All House Democrats voted against the bill, and were joined by 14 Republicans. About 15 other moderate Republicans had expressed strong reservations about the bill, but were convinced to support it by last-minute deal making.

Republicans who supported the bill said the cuts were necessary to begin balancing the budget—ultimately ensuring a better future for all Americans.

“We will continue to fund our priorities in a fiscally responsible way and ensure that taxpayer money is spent wisely—or not spent at all,” President Bush said in supporting the House vote. “I urge the House and Senate to reach agreement promptly on a spending-reduction package that I can sign into law this year.”

Rep.

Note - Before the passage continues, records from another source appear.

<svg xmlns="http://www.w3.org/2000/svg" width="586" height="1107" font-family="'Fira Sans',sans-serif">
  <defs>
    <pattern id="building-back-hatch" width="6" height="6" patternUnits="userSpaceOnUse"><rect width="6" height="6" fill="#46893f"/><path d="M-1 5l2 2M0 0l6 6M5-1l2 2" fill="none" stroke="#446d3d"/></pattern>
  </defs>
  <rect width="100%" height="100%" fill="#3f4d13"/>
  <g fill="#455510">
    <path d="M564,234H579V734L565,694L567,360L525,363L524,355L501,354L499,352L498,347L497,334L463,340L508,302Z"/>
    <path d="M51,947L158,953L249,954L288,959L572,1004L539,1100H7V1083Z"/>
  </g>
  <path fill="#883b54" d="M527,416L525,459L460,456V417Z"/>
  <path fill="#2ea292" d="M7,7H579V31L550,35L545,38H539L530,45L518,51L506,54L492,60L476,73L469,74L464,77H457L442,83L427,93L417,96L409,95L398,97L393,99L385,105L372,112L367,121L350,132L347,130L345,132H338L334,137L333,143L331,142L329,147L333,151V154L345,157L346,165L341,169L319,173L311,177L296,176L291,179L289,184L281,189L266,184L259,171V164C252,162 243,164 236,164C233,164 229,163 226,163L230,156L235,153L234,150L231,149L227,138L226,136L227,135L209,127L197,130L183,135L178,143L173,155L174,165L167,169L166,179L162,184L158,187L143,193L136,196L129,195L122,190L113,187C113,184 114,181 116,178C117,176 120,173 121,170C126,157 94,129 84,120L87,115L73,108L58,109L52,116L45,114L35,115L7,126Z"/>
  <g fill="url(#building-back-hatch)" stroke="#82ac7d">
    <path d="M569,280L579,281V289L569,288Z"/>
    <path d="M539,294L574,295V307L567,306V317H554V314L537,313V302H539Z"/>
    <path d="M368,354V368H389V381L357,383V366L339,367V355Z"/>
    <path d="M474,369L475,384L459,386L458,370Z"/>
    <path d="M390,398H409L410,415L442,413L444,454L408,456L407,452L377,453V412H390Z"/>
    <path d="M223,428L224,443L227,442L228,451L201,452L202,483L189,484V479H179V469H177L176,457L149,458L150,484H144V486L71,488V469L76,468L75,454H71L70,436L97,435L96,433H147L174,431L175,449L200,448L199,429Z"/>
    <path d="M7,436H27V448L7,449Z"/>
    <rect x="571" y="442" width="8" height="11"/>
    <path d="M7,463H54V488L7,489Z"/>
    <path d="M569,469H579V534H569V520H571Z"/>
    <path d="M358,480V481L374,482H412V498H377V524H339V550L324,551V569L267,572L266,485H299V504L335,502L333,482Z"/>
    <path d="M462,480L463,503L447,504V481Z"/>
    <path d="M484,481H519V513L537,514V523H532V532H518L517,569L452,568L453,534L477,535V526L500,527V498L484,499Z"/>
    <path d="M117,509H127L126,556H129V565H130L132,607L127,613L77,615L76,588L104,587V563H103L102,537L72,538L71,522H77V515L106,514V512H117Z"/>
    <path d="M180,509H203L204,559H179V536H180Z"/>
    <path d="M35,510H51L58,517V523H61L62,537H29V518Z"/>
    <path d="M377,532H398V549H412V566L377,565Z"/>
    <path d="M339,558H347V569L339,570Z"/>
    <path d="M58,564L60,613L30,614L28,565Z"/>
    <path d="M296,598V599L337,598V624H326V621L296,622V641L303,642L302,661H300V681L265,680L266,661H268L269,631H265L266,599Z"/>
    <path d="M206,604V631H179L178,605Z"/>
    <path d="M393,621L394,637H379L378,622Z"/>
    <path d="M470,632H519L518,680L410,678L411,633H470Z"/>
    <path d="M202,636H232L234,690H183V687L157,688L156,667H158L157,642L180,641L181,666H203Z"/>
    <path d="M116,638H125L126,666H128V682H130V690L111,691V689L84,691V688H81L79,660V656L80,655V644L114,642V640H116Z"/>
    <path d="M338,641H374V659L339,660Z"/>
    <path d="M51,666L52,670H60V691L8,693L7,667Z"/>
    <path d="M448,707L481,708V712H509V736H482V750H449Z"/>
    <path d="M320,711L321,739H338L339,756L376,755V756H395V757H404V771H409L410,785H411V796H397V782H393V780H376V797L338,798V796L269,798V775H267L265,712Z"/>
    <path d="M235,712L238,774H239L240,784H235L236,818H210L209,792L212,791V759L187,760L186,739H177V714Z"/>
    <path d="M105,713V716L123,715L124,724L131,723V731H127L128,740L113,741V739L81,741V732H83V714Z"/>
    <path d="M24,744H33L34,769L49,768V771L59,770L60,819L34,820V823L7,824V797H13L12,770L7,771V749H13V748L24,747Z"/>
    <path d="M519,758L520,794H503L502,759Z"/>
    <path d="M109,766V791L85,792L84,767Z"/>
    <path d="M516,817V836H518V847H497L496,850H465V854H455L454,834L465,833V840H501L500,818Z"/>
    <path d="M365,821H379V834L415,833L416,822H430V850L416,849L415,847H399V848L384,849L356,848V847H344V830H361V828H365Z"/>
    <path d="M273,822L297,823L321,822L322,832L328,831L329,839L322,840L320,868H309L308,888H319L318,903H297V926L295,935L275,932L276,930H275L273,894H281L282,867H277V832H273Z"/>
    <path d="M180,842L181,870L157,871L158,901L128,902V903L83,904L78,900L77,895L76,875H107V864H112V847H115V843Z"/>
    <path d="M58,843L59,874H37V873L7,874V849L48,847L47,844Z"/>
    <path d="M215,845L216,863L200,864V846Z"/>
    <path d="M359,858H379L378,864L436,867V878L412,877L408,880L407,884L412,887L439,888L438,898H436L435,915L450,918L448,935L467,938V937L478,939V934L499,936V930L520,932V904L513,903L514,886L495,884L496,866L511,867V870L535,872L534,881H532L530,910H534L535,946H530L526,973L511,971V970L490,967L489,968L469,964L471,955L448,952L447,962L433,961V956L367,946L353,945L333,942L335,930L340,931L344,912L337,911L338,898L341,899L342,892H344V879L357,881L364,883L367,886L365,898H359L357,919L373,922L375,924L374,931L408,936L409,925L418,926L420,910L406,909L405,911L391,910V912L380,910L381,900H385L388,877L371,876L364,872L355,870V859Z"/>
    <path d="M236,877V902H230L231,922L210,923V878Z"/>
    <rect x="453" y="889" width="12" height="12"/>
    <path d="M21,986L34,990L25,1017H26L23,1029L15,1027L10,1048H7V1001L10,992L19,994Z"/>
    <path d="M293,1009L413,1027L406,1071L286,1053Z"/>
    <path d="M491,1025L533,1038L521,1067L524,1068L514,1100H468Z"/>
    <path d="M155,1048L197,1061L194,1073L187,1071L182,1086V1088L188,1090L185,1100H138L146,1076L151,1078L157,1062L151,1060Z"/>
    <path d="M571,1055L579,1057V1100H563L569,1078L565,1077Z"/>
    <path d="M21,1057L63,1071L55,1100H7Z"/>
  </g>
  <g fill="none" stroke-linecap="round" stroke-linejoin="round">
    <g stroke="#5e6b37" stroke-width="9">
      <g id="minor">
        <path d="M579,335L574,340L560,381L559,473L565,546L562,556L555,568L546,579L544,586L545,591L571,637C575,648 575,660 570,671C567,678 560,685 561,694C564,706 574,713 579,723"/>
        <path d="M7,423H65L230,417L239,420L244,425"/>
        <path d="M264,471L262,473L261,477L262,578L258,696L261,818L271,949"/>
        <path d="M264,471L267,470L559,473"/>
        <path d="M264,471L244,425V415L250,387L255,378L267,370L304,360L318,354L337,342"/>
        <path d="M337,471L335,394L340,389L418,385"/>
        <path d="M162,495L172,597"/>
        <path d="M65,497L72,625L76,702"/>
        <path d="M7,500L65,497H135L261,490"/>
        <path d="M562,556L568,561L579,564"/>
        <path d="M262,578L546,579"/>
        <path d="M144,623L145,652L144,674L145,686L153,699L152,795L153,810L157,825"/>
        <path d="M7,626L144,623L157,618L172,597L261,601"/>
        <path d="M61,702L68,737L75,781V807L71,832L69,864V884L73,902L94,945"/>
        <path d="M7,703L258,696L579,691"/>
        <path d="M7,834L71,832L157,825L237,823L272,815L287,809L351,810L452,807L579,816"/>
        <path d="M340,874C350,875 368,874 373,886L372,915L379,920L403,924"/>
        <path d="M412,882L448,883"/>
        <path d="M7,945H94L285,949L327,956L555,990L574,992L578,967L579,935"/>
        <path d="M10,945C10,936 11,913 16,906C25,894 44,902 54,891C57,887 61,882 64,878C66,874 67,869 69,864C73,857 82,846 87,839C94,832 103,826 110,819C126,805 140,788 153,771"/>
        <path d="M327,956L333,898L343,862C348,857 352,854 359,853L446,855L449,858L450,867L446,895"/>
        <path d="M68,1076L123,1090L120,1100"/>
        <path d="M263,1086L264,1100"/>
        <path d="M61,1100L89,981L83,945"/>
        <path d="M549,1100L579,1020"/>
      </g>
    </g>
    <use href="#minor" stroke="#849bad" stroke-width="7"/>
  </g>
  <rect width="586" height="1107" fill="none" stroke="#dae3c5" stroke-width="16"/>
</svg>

Mike Castle (R-Del.), one of the moderate Republicans who ended up voting for the bill, said his vote was driven by a concern for the deficit.

“I voted for this legislation because I am deeply concerned about the record deficit and debt our country faces,” he said. “Budget reconciliation is one of the few tools Congress has to drive reform of entitlement programs. The savings targets in the budget are simply a way to stimulate this process; it’s the fundamental reforms themselves that really count. Without reform or restraint, our true priorities will suffer: education, veterans’ benefits, health care, homeland security and more.”

Nonetheless, Castle added, “the choices made in this bill are not the choices I would have made.”

The House version of the bill must be reconciled with a much more modest version already passed in the Senate. That version includes smaller cuts to programs for the poor.